(TLDR: Tumblr produced a garbage algorithm that over-fit to the training data and forgot quite how horny everyone is on this site.)
OK so Tumblr’s dying right now and in their death throes they’re marking posts as NSFW left right and centre. Random images are being labelled as explicit despite being scenic landscapes or whatever the fuck. But I think I might have an answer as to why. I am not an expert or anything, nor do I have any particular insight into the dumpster fire that is managing a social media platform. I know a little bit about machine recognition and image recognition, so let see how far that can take us.

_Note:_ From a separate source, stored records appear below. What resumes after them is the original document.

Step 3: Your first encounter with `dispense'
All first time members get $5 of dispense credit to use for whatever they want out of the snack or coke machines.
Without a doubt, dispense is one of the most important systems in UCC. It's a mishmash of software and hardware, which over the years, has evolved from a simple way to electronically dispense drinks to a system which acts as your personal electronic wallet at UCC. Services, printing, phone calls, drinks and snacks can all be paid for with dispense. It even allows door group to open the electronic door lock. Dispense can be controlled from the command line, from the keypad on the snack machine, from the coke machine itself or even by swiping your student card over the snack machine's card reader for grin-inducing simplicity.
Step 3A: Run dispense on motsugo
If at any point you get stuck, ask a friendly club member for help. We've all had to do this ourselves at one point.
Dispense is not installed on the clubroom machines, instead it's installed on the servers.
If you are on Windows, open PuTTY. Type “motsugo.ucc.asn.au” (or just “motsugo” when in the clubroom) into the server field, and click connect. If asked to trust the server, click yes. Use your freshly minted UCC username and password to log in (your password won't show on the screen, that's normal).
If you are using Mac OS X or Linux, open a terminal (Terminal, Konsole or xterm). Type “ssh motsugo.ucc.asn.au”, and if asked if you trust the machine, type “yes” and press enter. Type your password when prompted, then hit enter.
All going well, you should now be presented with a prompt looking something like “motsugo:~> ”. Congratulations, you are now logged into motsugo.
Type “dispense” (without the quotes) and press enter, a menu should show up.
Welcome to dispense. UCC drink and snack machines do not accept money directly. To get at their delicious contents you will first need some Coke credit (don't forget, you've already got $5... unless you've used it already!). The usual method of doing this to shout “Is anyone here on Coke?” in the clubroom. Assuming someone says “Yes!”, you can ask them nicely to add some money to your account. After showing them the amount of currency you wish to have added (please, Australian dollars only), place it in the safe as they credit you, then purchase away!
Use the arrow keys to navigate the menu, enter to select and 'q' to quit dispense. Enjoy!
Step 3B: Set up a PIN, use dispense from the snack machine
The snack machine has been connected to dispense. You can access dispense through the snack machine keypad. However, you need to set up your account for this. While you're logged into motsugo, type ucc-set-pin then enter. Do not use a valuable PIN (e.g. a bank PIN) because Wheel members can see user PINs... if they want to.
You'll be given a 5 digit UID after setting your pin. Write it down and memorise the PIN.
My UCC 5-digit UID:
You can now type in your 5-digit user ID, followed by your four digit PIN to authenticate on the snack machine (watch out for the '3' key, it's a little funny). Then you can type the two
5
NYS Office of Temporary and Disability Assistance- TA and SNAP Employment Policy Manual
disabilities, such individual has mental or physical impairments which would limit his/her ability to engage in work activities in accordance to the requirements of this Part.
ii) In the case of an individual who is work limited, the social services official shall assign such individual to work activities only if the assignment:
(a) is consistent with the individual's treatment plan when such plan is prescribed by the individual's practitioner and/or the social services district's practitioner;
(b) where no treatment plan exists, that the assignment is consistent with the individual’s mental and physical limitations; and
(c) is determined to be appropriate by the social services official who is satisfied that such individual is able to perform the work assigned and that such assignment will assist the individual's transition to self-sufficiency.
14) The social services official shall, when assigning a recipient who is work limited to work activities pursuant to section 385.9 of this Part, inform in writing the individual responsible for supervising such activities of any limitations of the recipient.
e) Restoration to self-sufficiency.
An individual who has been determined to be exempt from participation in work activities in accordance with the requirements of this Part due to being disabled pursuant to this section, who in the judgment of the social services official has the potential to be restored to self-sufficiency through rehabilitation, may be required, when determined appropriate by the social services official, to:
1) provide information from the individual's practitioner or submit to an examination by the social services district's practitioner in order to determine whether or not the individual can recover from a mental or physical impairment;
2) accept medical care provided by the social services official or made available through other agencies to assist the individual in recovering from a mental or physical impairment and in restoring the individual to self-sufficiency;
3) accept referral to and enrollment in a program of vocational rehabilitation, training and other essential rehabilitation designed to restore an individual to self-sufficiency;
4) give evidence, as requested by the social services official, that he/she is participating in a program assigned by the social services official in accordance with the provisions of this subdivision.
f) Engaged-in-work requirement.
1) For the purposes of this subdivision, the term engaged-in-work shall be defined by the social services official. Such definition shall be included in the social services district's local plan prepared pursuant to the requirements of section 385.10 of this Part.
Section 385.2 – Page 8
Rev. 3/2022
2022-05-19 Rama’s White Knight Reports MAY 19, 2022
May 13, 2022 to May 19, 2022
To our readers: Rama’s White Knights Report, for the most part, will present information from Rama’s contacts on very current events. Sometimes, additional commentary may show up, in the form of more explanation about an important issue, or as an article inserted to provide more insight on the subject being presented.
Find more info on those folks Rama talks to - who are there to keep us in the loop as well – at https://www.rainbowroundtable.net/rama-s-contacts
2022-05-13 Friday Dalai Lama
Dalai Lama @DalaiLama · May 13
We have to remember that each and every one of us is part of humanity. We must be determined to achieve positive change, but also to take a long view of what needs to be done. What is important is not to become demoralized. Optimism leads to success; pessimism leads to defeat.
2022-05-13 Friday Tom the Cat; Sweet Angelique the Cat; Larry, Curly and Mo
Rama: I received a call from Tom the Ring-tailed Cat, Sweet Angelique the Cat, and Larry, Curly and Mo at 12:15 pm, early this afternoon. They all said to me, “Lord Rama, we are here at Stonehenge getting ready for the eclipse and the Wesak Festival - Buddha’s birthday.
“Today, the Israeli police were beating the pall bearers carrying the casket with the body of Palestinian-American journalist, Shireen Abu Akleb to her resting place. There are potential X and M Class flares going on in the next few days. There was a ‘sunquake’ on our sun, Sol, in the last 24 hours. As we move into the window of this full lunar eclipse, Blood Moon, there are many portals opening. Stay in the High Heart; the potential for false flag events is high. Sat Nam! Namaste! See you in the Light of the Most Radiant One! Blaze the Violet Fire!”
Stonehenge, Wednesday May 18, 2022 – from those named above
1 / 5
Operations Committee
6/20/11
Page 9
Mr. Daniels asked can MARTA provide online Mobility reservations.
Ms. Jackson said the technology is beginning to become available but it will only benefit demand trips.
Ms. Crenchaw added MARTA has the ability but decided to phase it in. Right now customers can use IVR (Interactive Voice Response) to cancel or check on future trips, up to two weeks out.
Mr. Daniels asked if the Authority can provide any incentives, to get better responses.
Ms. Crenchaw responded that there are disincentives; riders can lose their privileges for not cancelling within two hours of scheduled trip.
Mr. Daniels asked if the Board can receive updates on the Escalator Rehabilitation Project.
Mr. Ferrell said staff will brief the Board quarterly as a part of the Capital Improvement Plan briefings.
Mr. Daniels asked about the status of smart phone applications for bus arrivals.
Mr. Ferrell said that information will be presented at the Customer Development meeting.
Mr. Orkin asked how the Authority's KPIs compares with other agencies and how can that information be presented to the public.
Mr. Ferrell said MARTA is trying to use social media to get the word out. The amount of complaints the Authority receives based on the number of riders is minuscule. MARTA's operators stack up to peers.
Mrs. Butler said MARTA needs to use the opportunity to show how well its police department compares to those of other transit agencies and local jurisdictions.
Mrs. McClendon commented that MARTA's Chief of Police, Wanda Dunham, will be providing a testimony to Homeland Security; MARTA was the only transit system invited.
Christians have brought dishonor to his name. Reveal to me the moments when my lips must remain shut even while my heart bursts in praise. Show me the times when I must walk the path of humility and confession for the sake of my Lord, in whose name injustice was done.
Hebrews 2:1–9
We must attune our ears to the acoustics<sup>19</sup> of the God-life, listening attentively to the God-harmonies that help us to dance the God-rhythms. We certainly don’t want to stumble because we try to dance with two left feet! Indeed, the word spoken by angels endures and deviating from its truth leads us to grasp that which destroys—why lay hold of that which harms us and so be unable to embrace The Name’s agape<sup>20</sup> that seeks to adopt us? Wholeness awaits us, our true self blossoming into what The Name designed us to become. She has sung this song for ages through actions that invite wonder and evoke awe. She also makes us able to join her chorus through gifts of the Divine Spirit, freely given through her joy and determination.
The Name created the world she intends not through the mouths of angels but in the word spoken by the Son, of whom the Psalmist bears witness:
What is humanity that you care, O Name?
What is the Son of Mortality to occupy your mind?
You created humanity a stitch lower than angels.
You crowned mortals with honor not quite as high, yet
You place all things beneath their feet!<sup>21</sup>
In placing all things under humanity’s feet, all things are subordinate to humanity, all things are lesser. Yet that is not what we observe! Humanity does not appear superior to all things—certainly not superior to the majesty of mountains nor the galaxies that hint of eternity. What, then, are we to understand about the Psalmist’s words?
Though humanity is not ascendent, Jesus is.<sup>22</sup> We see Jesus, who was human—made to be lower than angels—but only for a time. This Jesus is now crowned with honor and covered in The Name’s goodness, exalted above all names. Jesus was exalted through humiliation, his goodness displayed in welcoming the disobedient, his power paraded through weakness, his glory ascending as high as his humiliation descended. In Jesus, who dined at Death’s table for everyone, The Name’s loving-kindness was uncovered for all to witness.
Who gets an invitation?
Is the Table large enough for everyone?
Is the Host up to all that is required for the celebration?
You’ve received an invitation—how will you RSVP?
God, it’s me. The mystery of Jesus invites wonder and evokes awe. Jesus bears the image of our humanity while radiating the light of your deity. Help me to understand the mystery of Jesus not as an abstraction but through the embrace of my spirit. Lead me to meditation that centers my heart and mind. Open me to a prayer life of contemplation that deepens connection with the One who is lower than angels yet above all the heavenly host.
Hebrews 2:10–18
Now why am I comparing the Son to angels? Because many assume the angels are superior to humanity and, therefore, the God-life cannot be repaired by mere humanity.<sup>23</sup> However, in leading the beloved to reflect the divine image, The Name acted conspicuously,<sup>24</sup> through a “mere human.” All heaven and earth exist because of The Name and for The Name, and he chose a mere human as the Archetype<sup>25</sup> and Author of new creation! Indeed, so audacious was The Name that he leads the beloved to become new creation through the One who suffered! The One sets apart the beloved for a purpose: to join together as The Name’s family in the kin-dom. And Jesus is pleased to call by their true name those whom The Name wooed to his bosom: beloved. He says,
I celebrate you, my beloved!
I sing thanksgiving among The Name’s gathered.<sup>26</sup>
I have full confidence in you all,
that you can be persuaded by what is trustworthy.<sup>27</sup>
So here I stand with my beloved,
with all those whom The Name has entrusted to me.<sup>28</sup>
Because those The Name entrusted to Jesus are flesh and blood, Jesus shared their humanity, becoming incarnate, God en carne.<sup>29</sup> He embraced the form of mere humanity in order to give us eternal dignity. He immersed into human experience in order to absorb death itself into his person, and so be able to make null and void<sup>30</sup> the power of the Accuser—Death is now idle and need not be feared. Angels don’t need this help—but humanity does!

Image categorisation is super fucking tricky. There’s a whole bunch of different methods one can use, but a lot of the time they require a lot of data. This data usually takes the form of images that have been manually labelled with “Dick”/”Not Dick”, and from there we can use machine learning to blah blah blah profit. But the important part in this case is gathering the data. Tumblr already has plenty of explicit images on it, most of them helpfully labelled as #nsfw by the user. So we can just point our machine learning gizmos at this and let them run their magic right?
Right!
Except.
Think of the kind of explicit material on Tumblr. Beyond all the generic sex-bots and pornographers lies a sea of smut the likes of which the mortal mind cannot comprehend. Whole reams of creatures and inanimate objects with every permutation of genitals in, on, and around them. If you can picture it, someone wants to fuck it. And there’s little way for an algorithm to meaningfully distinguish between SuperMarioTheChillDude.jpg and SuperMarioTheCumHungrySlut.png, so It goes “Well they look pretty similar, so they’re probably both porn IDK.”
So the next time you find a picture of a cool rock labelled super horny, pour one out for all the rock fuckers out there.